▶ _Your task_
Go line by line through the entries below and copy those containing the string "input".

▶ _Recorded information_
----
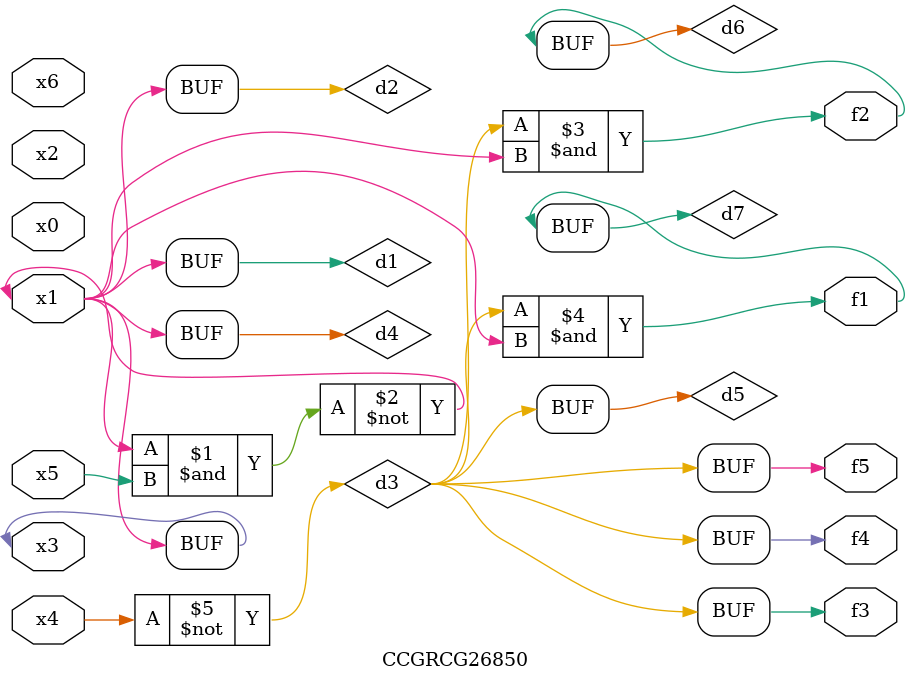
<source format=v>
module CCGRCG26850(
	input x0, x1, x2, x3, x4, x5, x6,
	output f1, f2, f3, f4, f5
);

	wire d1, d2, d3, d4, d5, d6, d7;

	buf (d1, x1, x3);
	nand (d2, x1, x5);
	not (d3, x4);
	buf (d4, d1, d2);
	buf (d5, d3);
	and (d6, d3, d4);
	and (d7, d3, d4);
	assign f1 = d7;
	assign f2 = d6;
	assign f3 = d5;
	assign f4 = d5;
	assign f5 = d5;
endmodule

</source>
----
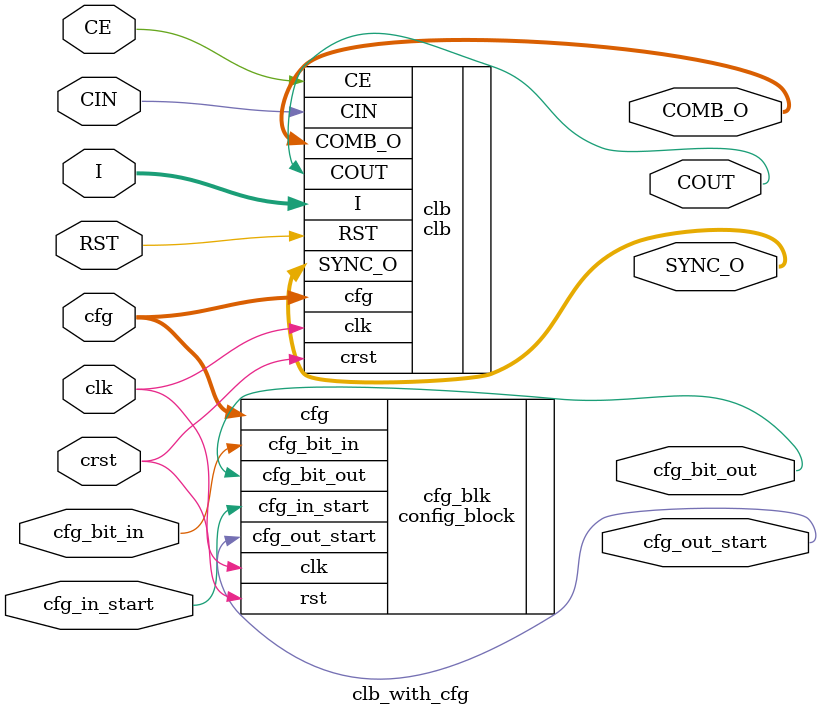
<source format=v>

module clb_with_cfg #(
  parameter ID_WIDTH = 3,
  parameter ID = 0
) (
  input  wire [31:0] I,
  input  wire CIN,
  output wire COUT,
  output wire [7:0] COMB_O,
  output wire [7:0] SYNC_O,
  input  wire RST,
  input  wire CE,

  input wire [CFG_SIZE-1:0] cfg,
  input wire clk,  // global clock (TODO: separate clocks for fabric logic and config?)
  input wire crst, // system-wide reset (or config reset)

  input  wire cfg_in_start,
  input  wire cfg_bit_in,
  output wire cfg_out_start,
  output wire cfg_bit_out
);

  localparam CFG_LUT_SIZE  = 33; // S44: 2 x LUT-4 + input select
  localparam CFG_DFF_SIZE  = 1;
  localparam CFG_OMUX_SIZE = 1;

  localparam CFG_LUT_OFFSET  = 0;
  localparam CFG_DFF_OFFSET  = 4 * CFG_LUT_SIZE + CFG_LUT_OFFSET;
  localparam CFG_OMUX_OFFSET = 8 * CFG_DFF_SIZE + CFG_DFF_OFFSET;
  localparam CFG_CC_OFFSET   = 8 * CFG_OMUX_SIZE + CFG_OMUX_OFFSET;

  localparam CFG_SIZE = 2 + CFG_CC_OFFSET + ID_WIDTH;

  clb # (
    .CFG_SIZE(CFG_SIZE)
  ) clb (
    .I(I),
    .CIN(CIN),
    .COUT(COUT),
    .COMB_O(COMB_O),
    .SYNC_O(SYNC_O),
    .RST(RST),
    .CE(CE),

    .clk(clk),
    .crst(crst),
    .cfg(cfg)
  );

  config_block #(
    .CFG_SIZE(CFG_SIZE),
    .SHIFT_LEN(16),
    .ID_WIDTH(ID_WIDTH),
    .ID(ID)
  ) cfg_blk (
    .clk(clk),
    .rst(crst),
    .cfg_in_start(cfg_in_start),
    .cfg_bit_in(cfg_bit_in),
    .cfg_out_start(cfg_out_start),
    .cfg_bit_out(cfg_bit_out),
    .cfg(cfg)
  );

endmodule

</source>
----
▶ _Solved exercise_
	input x0, x1, x2, x3, x4, x5, x6,
  input  wire [31:0] I,
  input  wire CIN,
  input  wire RST,
  input  wire CE,
  input wire [CFG_SIZE-1:0] cfg,
  input wire clk,  // global clock (TODO: separate clocks for fabric logic and config?)
  input wire crst, // system-wide reset (or config reset)
  input  wire cfg_in_start,
  input  wire cfg_bit_in,
  localparam CFG_LUT_SIZE  = 33; // S44: 2 x LUT-4 + input select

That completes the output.